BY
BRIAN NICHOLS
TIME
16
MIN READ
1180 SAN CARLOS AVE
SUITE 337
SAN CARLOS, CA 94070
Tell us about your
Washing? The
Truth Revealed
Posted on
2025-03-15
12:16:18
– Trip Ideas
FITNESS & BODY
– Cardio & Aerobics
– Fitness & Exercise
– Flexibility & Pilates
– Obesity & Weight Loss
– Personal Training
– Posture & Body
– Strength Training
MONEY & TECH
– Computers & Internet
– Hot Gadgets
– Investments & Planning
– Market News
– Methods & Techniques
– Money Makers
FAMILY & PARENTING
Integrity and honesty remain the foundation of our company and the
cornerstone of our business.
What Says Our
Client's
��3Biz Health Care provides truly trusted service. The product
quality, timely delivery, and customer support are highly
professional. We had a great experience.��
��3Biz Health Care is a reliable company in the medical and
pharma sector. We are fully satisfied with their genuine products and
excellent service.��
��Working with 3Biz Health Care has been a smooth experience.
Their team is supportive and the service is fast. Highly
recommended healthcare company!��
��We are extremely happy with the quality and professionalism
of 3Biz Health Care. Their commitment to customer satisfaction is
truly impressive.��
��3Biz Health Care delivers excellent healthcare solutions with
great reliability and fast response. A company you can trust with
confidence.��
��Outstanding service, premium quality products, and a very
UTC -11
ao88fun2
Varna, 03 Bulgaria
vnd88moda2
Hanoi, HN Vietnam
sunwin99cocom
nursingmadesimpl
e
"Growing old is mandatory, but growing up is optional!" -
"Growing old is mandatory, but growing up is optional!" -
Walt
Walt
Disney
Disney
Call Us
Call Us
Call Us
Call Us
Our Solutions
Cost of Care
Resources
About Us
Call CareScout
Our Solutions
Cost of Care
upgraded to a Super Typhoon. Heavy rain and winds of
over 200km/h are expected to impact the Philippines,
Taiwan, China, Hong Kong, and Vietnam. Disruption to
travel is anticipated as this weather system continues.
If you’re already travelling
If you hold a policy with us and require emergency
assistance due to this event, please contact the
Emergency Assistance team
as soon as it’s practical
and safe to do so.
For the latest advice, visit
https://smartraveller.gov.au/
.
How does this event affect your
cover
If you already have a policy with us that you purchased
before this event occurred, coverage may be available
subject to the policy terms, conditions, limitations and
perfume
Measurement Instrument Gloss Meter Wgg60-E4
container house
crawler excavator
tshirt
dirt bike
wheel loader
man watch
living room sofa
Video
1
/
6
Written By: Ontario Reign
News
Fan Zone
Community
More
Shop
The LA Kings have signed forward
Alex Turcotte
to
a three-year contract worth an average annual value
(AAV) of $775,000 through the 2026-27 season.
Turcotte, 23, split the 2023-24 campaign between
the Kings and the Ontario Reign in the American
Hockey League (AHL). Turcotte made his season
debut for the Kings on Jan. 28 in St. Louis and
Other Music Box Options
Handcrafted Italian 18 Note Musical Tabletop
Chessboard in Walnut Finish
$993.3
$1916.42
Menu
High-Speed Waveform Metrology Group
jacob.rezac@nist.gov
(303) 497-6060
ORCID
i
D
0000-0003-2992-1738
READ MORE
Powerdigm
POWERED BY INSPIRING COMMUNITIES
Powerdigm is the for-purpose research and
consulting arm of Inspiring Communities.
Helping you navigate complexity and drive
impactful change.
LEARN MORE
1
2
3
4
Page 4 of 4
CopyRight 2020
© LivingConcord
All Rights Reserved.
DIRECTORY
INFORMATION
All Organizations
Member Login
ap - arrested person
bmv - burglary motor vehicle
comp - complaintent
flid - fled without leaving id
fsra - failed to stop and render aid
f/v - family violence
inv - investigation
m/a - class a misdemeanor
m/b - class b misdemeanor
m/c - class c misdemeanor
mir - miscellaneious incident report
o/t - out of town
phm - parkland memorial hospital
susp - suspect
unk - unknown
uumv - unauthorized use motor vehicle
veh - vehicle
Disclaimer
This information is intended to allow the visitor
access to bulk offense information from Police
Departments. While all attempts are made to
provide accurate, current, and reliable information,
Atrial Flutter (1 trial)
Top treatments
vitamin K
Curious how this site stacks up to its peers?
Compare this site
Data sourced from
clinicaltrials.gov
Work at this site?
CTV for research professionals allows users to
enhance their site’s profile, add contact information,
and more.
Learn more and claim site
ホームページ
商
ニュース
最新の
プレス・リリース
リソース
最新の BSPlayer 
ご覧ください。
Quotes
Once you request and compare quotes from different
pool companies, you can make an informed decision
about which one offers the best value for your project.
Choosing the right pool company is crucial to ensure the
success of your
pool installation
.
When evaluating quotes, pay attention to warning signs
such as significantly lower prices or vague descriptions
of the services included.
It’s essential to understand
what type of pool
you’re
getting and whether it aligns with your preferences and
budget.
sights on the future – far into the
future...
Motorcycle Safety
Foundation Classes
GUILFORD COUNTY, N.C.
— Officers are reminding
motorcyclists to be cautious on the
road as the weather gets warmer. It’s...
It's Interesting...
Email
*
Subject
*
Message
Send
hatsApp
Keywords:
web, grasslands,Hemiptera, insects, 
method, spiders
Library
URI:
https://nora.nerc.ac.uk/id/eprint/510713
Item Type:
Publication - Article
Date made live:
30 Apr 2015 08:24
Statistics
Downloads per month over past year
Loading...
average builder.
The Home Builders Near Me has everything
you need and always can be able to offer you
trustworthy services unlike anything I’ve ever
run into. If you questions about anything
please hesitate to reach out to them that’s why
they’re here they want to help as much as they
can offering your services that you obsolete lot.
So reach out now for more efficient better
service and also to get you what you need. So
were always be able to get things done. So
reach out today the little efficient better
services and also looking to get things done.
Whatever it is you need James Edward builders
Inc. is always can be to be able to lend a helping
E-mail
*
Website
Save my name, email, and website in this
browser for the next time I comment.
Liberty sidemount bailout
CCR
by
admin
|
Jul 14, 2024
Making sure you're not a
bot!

+--

_Activity_: Only lines with the word "into" are wanted; pull each of them from the records.

_Response to this task_:
sights on the future – far into the
run into. If you questions about anything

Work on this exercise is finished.